Look through the lines below, find those with the word "already", and copy them.

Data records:
---+---
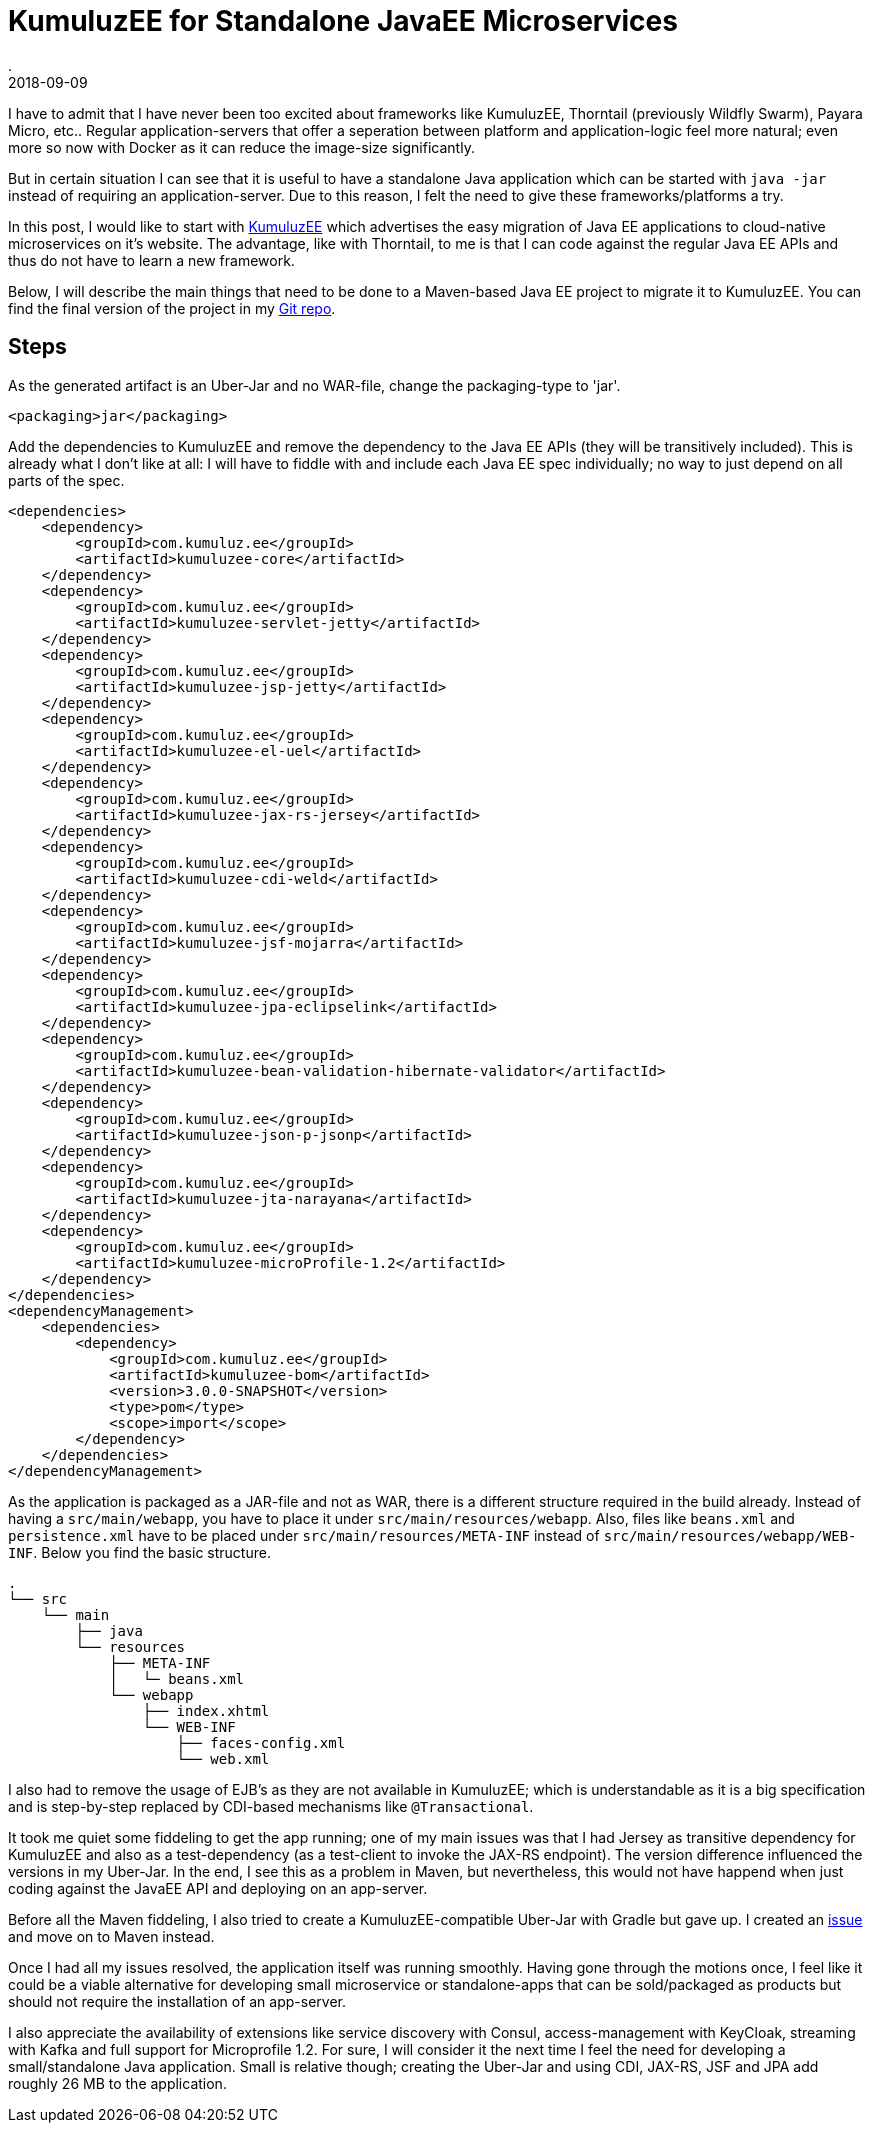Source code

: = KumuluzEE for Standalone JavaEE Microservices
.
2018-09-09
:jbake-type: post
:jbake-tags: javaee
:jbake-status: published

I have to admit that I have never been too excited about frameworks like KumuluzEE, Thorntail (previously Wildfly Swarm), Payara Micro, etc.. Regular application-servers that offer a seperation between platform and application-logic feel more natural; even more so now with Docker as it can reduce the image-size significantly.

But in certain situation I can see that it is useful to have a standalone Java application which can be started with `java -jar` instead of requiring an application-server. Due to this reason, I felt the need to give these frameworks/platforms a try.

In this post, I would like to start with link:https://ee.kumuluz.com/[KumuluzEE] which advertises the easy migration of Java EE applications to cloud-native microservices on it's website. The advantage, like with Thorntail, to me is that I can code against the regular Java EE APIs and thus do not have to learn a new framework.

Below, I will describe the main things that need to be done to a Maven-based Java EE project to migrate it to KumuluzEE.
You can find the final version of the project in my link:https://github.com/38leinaD/jee-samples/tree/master/kumuluzee[Git repo].

== Steps

As the generated artifact is an Uber-Jar and no WAR-file, change the packaging-type to 'jar'.

----
<packaging>jar</packaging>
----

Add the dependencies to KumuluzEE and remove the dependency to the Java EE APIs (they will be transitively included). This is already what I don't like at all: I will have to fiddle with and include each Java EE spec individually; no way to just depend on all parts of the spec.

----
<dependencies>
    <dependency>
        <groupId>com.kumuluz.ee</groupId>
        <artifactId>kumuluzee-core</artifactId>
    </dependency>
    <dependency>
        <groupId>com.kumuluz.ee</groupId>
        <artifactId>kumuluzee-servlet-jetty</artifactId>
    </dependency>
    <dependency>
        <groupId>com.kumuluz.ee</groupId>
        <artifactId>kumuluzee-jsp-jetty</artifactId>
    </dependency>
    <dependency>
        <groupId>com.kumuluz.ee</groupId>
        <artifactId>kumuluzee-el-uel</artifactId>
    </dependency>
    <dependency>
        <groupId>com.kumuluz.ee</groupId>
        <artifactId>kumuluzee-jax-rs-jersey</artifactId>
    </dependency>
    <dependency>
        <groupId>com.kumuluz.ee</groupId>
        <artifactId>kumuluzee-cdi-weld</artifactId>
    </dependency>
    <dependency>
        <groupId>com.kumuluz.ee</groupId>
        <artifactId>kumuluzee-jsf-mojarra</artifactId>
    </dependency>
    <dependency>
        <groupId>com.kumuluz.ee</groupId>
        <artifactId>kumuluzee-jpa-eclipselink</artifactId>
    </dependency>
    <dependency>
        <groupId>com.kumuluz.ee</groupId>
        <artifactId>kumuluzee-bean-validation-hibernate-validator</artifactId>
    </dependency>
    <dependency>
        <groupId>com.kumuluz.ee</groupId>
        <artifactId>kumuluzee-json-p-jsonp</artifactId>
    </dependency>
    <dependency>
        <groupId>com.kumuluz.ee</groupId>
        <artifactId>kumuluzee-jta-narayana</artifactId>
    </dependency>
    <dependency>
        <groupId>com.kumuluz.ee</groupId>
        <artifactId>kumuluzee-microProfile-1.2</artifactId>
    </dependency>
</dependencies>
<dependencyManagement>
    <dependencies>
        <dependency>
            <groupId>com.kumuluz.ee</groupId>
            <artifactId>kumuluzee-bom</artifactId>
            <version>3.0.0-SNAPSHOT</version>
            <type>pom</type>
            <scope>import</scope>
        </dependency>
    </dependencies>
</dependencyManagement>
----

As the application is packaged as a JAR-file and not as WAR, there is a different structure required in the build already. Instead of having a `src/main/webapp`, you have to place it under `src/main/resources/webapp`. Also, files like `beans.xml` and `persistence.xml` have to be placed under `src/main/resources/META-INF` instead of `src/main/resources/webapp/WEB-INF`. Below you find the basic structure.

----
.
└── src
    └── main
        ├── java
        └── resources
            ├── META-INF
            │   └─ beans.xml
            └── webapp
                ├── index.xhtml
                └── WEB-INF
                    ├── faces-config.xml
                    └── web.xml

----

I also had to remove the usage of EJB's as they are not available in KumuluzEE; which is understandable as it is a big specification and is step-by-step replaced by CDI-based mechanisms like `@Transactional`.

It took me quiet some fiddeling to get the app running; one of my main issues was that I had Jersey as transitive dependency for KumuluzEE and also as a test-dependency (as a test-client to invoke the JAX-RS endpoint). The version difference influenced the versions in my Uber-Jar. In the end, I see this as a problem in Maven, but nevertheless, this would not have happend when just coding against the JavaEE API and deploying on an app-server. 

Before all the Maven fiddeling, I also tried to create a KumuluzEE-compatible Uber-Jar with Gradle but gave up. I created an link:https://github.com/kumuluz/kumuluzee-samples/issues/14[issue] and move on to Maven instead.

Once I had all my issues resolved, the application itself was running smoothly. Having gone through the motions once, I feel like it could be a viable alternative for developing small microservice or standalone-apps that can be sold/packaged as products but should not require the installation of an app-server.

I also appreciate the availability of extensions like service discovery with Consul, access-management with KeyCloak, streaming with Kafka and full support for Microprofile 1.2. For sure, I will consider it the next time I feel the need for developing a small/standalone Java application.
Small is relative though; creating the Uber-Jar and using CDI, JAX-RS, JSF and JPA add roughly 26 MB to the application.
---+---
TASK OUTPUT:
Add the dependencies to KumuluzEE and remove the dependency to the Java EE APIs (they will be transitively included). This is already what I don't like at all: I will have to fiddle with and include each Java EE spec individually; no way to just depend on all parts of the spec.
As the application is packaged as a JAR-file and not as WAR, there is a different structure required in the build already. Instead of having a `src/main/webapp`, you have to place it under `src/main/resources/webapp`. Also, files like `beans.xml` and `persistence.xml` have to be placed under `src/main/resources/META-INF` instead of `src/main/resources/webapp/WEB-INF`. Below you find the basic structure.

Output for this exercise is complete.